**REQUEST**
Reproduce the lines in the rows below verbatim, from the line with "For sensitive environments, encrypt" up to and including the line with "Regular testing of".

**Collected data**
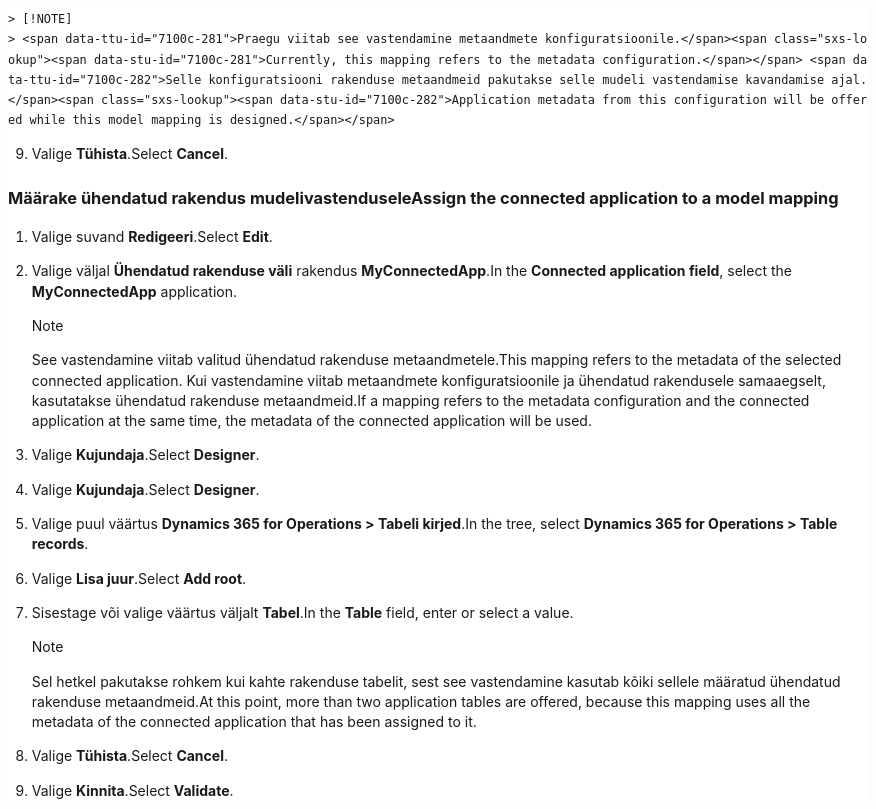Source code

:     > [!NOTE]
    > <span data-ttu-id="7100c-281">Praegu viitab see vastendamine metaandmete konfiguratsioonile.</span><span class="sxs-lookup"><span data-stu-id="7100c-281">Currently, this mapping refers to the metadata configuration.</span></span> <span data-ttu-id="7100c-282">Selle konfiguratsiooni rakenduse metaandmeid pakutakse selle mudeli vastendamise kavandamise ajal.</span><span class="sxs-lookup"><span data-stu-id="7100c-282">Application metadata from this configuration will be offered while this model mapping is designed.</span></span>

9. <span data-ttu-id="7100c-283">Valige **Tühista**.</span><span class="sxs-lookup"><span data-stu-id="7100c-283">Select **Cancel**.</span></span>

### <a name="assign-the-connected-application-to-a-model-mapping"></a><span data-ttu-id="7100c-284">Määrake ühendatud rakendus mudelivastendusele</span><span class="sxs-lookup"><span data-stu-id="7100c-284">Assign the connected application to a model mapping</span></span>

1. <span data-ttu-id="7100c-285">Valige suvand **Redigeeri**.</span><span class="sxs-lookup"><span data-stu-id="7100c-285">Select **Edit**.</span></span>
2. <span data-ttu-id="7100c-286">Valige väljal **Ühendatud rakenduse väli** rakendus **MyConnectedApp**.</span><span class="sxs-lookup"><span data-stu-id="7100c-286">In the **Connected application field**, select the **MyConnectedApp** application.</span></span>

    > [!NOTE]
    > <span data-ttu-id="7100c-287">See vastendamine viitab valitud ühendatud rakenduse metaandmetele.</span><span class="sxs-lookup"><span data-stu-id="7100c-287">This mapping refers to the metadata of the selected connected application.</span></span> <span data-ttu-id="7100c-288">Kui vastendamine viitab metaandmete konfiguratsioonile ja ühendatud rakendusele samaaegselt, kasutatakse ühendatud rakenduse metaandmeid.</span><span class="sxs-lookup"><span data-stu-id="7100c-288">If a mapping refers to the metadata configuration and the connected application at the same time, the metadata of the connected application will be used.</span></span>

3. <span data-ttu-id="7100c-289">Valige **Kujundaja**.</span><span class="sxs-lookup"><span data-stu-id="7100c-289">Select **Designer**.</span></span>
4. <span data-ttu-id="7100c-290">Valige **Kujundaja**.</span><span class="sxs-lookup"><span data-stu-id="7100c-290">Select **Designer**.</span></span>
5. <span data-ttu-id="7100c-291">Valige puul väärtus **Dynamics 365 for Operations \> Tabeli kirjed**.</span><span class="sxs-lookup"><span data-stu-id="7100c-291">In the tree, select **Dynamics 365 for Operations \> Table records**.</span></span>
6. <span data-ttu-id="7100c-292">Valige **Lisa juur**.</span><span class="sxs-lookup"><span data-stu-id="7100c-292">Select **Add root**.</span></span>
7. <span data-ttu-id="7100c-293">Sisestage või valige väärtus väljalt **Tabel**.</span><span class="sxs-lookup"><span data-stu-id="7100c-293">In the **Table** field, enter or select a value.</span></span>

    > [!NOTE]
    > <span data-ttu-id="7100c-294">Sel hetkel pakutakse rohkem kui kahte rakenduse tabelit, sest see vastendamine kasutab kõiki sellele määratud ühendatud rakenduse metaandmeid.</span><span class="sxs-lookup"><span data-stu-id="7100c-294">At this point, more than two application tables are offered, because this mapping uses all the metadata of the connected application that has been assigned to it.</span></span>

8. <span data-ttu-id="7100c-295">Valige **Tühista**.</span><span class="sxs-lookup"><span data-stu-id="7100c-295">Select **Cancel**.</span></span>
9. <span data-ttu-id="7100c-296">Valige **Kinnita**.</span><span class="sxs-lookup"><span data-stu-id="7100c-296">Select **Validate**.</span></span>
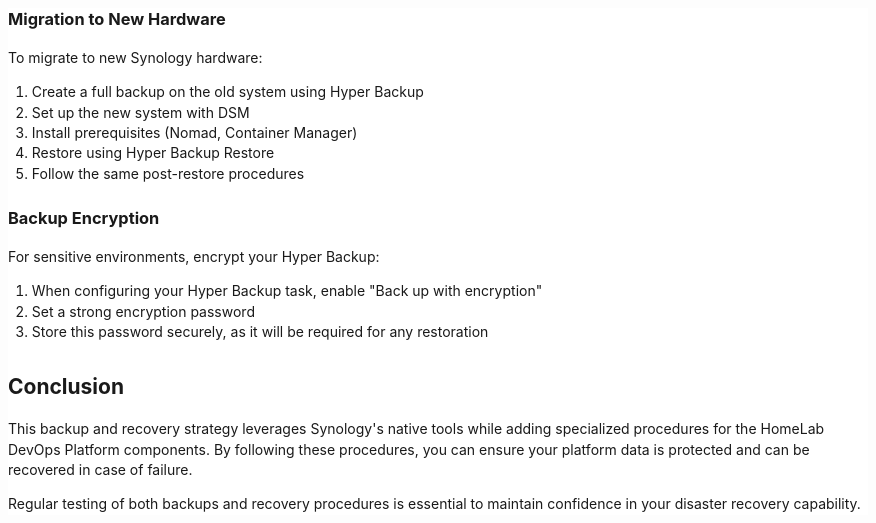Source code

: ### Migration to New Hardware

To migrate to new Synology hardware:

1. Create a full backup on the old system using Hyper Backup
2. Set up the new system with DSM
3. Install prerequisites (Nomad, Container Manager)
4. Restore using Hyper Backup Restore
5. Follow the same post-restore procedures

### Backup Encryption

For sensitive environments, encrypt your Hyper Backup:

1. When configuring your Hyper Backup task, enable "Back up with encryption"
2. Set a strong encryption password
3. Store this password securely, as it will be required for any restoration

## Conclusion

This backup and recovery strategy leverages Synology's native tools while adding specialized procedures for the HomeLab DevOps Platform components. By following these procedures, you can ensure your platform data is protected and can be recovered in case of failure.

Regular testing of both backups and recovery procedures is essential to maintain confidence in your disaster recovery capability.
...
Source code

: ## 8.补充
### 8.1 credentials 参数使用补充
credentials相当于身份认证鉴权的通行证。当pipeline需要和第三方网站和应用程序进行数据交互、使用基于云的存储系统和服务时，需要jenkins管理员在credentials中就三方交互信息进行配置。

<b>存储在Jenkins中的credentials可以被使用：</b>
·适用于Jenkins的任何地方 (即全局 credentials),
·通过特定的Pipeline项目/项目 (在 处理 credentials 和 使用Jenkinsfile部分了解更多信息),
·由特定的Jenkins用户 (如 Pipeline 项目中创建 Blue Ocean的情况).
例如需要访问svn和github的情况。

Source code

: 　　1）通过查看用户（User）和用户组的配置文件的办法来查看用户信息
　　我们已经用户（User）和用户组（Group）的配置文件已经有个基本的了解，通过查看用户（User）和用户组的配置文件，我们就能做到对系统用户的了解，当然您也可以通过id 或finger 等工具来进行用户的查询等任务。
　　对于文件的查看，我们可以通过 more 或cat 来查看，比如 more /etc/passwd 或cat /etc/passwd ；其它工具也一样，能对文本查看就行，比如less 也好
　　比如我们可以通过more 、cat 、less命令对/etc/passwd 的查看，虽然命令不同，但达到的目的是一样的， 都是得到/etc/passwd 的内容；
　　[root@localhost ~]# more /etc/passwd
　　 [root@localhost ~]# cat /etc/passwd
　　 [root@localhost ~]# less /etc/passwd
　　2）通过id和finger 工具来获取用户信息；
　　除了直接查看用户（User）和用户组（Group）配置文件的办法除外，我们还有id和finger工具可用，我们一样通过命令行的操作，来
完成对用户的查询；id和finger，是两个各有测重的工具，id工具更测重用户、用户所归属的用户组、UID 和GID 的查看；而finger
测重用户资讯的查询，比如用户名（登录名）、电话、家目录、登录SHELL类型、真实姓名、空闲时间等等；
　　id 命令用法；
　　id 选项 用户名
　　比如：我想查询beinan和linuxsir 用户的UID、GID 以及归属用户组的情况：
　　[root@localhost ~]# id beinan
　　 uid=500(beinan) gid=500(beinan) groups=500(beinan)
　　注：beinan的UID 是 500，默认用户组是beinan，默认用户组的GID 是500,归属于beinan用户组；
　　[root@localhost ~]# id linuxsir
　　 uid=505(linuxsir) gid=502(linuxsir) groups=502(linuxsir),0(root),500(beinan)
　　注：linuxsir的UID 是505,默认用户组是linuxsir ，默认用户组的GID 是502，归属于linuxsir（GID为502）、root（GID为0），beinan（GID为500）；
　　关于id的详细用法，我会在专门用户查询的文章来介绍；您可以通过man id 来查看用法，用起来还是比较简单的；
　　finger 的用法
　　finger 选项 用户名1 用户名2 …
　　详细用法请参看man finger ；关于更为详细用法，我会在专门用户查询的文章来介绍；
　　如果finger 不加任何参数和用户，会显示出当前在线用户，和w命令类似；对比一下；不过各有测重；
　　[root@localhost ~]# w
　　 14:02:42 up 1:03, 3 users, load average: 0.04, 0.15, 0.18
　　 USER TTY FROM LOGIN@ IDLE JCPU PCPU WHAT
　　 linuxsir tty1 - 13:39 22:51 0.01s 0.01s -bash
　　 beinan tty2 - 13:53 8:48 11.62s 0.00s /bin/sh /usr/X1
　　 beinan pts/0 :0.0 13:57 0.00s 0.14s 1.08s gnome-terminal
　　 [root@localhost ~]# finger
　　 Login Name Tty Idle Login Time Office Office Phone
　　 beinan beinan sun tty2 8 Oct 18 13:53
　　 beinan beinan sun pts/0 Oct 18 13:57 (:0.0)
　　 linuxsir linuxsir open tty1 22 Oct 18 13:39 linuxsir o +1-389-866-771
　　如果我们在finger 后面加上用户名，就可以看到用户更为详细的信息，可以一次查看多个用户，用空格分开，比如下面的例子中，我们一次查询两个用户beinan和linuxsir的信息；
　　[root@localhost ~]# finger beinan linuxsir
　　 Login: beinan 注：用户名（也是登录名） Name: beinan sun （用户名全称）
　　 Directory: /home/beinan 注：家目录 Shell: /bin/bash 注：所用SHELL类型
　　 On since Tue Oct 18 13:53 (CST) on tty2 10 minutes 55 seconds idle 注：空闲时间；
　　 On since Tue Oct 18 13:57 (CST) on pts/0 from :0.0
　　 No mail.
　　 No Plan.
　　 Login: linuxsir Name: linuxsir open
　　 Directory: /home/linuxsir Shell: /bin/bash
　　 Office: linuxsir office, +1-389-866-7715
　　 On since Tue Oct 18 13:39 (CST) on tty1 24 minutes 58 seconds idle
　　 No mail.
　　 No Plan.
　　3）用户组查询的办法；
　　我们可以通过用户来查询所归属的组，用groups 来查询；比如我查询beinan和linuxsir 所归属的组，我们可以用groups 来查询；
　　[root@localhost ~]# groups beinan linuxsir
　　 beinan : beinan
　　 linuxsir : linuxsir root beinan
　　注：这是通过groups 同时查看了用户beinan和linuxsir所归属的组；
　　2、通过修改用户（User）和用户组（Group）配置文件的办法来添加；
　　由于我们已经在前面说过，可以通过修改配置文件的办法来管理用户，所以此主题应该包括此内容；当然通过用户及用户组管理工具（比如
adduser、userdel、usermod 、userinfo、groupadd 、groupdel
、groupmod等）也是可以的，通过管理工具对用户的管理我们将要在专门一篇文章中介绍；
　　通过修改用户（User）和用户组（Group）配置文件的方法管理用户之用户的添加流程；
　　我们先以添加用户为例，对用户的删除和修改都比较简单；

**RESPONSE AREA**
For sensitive environments, encrypt your Hyper Backup:

1. When configuring your Hyper Backup task, enable "Back up with encryption"
2. Set a strong encryption password
3. Store this password securely, as it will be required for any restoration

## Conclusion

This backup and recovery strategy leverages Synology's native tools while adding specialized procedures for the HomeLab DevOps Platform components. By following these procedures, you can ensure your platform data is protected and can be recovered in case of failure.

Regular testing of both backups and recovery procedures is essential to maintain confidence in your disaster recovery capability.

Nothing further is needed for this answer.